Federal police officers leave the headquarters of Eletrobras’ Eletronuclear division in Rio de Janeiro, Brazil, yesterday.

Reuters/Curitiba, Brazil

Brazilian police yesterday arrested two executives involved in building a nuclear power plant for Eletrobras, pulling the state-run utility into a corruption scandal that has engulfed government-owned oil company Petrobras.
The arrests come as federal police follow allegations that a price-fixing, bribery and political kickback scheme they discovered at Petrobras extends to other state-led firms, including Eletrobras, Brazil’s largest utility.
“This is the first step in investigating the energy sector,” federal police agent Igor Romario de Paulo said in a press conference.
Yesterday’s operation, named “Operation Radioactivity,” focused on Eletrobras’ Eletronuclear division, which is building a third nuclear-power reactor at Angra dos Reis, about 100kms west of Rio de Janeiro.
Police detained Eletronuclear chief executive Othon Luiz Pinheiro da Silva, currently on leave.
A prosecutor alleged that da Silva received 4.5mn reais ($1.2mn) in bribes from engineering firms Andrade Gutierrez and Engevix.
Federal prosecutor Athayde Ribeiro Costa told journalists that police also had arrested Andrade Gutierrez executive Flavio Barra yesterday.

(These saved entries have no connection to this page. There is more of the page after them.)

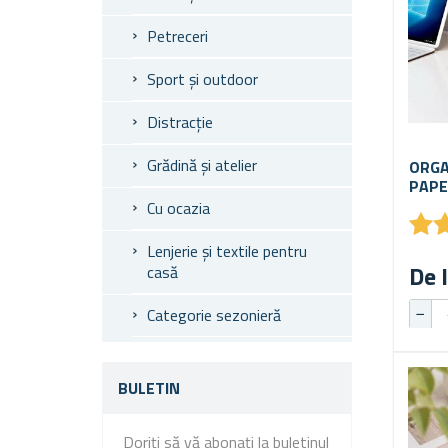
Petreceri
Sport și outdoor
Distracție
Grădină și atelier
ORGA
PAPE
Cu ocazia
★
★
Lenjerie și textile pentru
De l
casă
Categorie sezonieră
BULETIN
Doriți să vă abonați la buletinul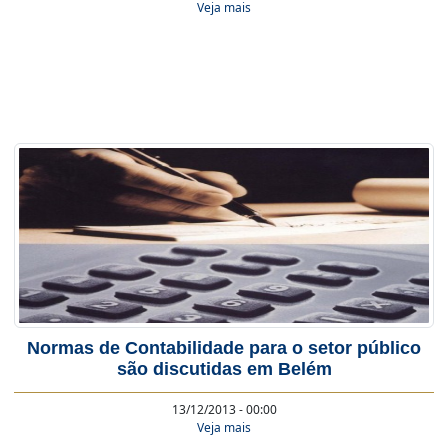
Veja mais
Normas de Contabilidade para o setor público
são discutidas em Belém
13/12/2013 - 00:00
Veja mais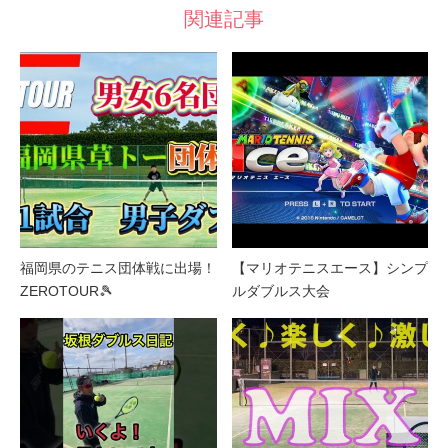
関連記事
福岡県のテニス団体戦に出場！
【マリオテニスエース】シンプ
ZEROTOUR🎾
ルダブルス大会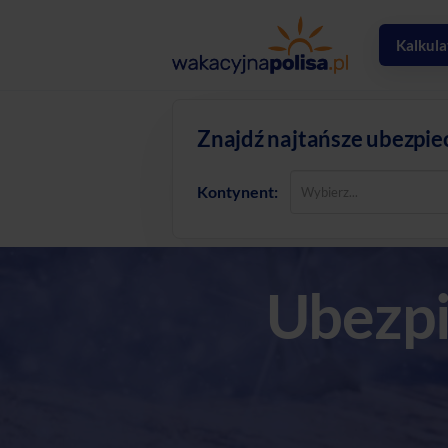
Kalkula
Znajdź najtańsze ubezpie
Kontynent:
Ubezpi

Andrade Gutierrez, Brazil’s No. 2 engineering firm, said in a statement it had always co-operated with investigators.
Its chief executive is among the engineering executives who have been arrested as part of the probe linked to Petrobras, formally known as Petroleo Brasileiro SA. More than two dozen lawmakers, mostly from President Dilma Rousseff’s ruling coalition, also have been implicated.
Ribeiro Costa said police also are investigating UTC Engenharia, Odebrecht, Camargo Correa, Queiroz Galvao, and Engevix, many of whose executives have been accused in other parts of the probe.
Eletrobras, which is formally known as Centrais Eletricas Brasileiras SA, declined to comment.
Besides the arrests, the operation included 23 search and seizure warrants in Brazil’s largest cities, according to a Federal Police statement.
The detainees will be taken to Curitiba, the capital of Brazil’s southern Paran? state, where the federal judge leading the case is based.
Allegations of bribery are the latest woes to hit the Angra 3 plant, a third reactor under construction at the country’s only nuclear power facility.
Angra 3 was shelved more than two decades ago as Brazil entered a debt and inflation crisis that stalled infrastructure spending, but Luiz Inacio Lula da Silva’s government revived the project in the early 2000s. It has faced repeated delays and cost overruns.
The budget for the most recent phase of Angra 3 has risen to 14bn reais from 7.2bn reais in 2008, according to Eletronuclear.
Energy Minister Eduardo Braga said in May that it would be the country’s last nuclear power station built as a public works project, as the government looks to private investors to backstop an overburdened electricity system based on hydropower.
French nuclear energy company Areva, which signed a 1.25bn euro contract to supply engineering services and components in 2013, said last month it had reduced work on Angra 3 because of financing delays.